In the US, we have a law called Children's Online Privacy Protection Act (Coppa). Passed in 1998 and expanded in 2012, the law prevents online services from collecting any information from or about children under the age of 13. The law is the primary reason why online services require users to be 13 years old to sign up, mostly to prevent having to run multiple sets of signup rules. Recently, the law has caused legal issues for YouTube and privacy concerns for Google Play.
Even services that publicly prevent underage users, like Facebook and Instagram, tend to look the other way when it comes to enforcement. According to a Channel 4 documentary which aired this week, Inside Facebook: Secrets of a Social Network, Facebook's policy on underage enforcement has been to only look into accounts that are reported by another user for being underage.

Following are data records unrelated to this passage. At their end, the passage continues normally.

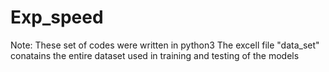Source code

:# Exp_speed
Note: These set of codes were written in python3
The excell file "data_set" conatains the entire dataset used in training and testing of the models
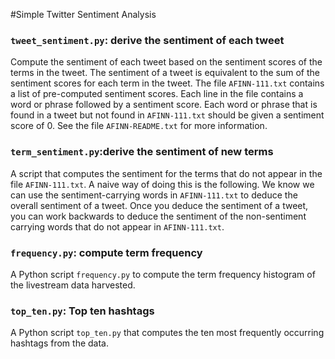 #Simple Twitter Sentiment Analysis

### `tweet_sentiment.py`: derive the sentiment of each tweet
Compute the sentiment of each tweet based on the sentiment scores of the terms in the tweet. The sentiment of a tweet is equivalent to the sum of the sentiment scores for each term in the tweet. The file `AFINN-111.txt` contains a list of pre-computed sentiment scores. Each line in the file contains a word or phrase followed by a sentiment score. Each word or phrase that is found in a tweet but not found in `AFINN-111.txt` should be given a sentiment score of 0. See the file `AFINN-README.txt` for more information. 

### `term_sentiment.py`:derive the sentiment of new terms
A script that computes the sentiment for the terms that do not appear in the file `AFINN-111.txt`. A naive way of doing this is the following. We know we can use the sentiment-carrying words in `AFINN-111.txt` to deduce the overall sentiment of a tweet. Once you deduce the sentiment of a tweet, you can work backwards to deduce the sentiment of the non-sentiment carrying words that do not appear in `AFINN-111.txt`. 

### `frequency.py`: compute term frequency
A Python script `frequency.py` to compute the term frequency histogram of the livestream data harvested. 

### `top_ten.py`: Top ten hashtags
A Python script `top_ten.py` that computes the ten most frequently occurring hashtags from the data.
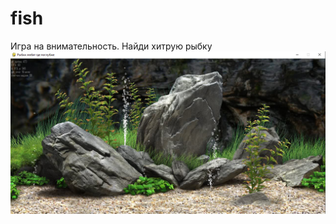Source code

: # fish
Игра на внимательность. Найди хитрую рыбку
![Alt text](img/screen.png?raw=true "Optional Title")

This information was obtained when a reporter for the special became a reviewer for the company via partner CPL Resources.
Following the report, Facebook responded publicly with a release in their newsroom, disputing a number of claims made in the special. One claim they didn't dispute was the policy of only investigating accounts that are reported for being underage. They did, however, clarify an update to this policy, claiming that they are expanding their guidance to include all reported accounts.
We do not allow people under 13 to have a Facebook account. If someone is is reported to us as being under 13, the reviewer will look at the content on their profile (text and photos) to try to ascertain their age. If they believe the person is under 13, the account will be put on a hold and the person will not be able to use Facebook until they provide proof of their age. Since the program, we have been working to update the guidance for reviewers to put a hold on any account they encounter if they have a strong indication it is underage, even if the report was for something else.
If an account is locked for being suspected to be underage, whether because it was reported as such, or investigated because of another report, the process for unlocking it can be a pain. The user, if they are 13 years old or older, have to provide a government-issued ID to prove their age. Of course, if the user is younger than 15 in most states, they might not have a government-issued ID at all and will likely have to use a birth certificate instead.
Either way, expanding their policy to investigate accounts reported for any infraction was an inevitable adjustment. The company has been under intense scrutiny from governments around the world for privacy violations, so increased compliance with a children's privacy law would have happened with or without Channel 4's program.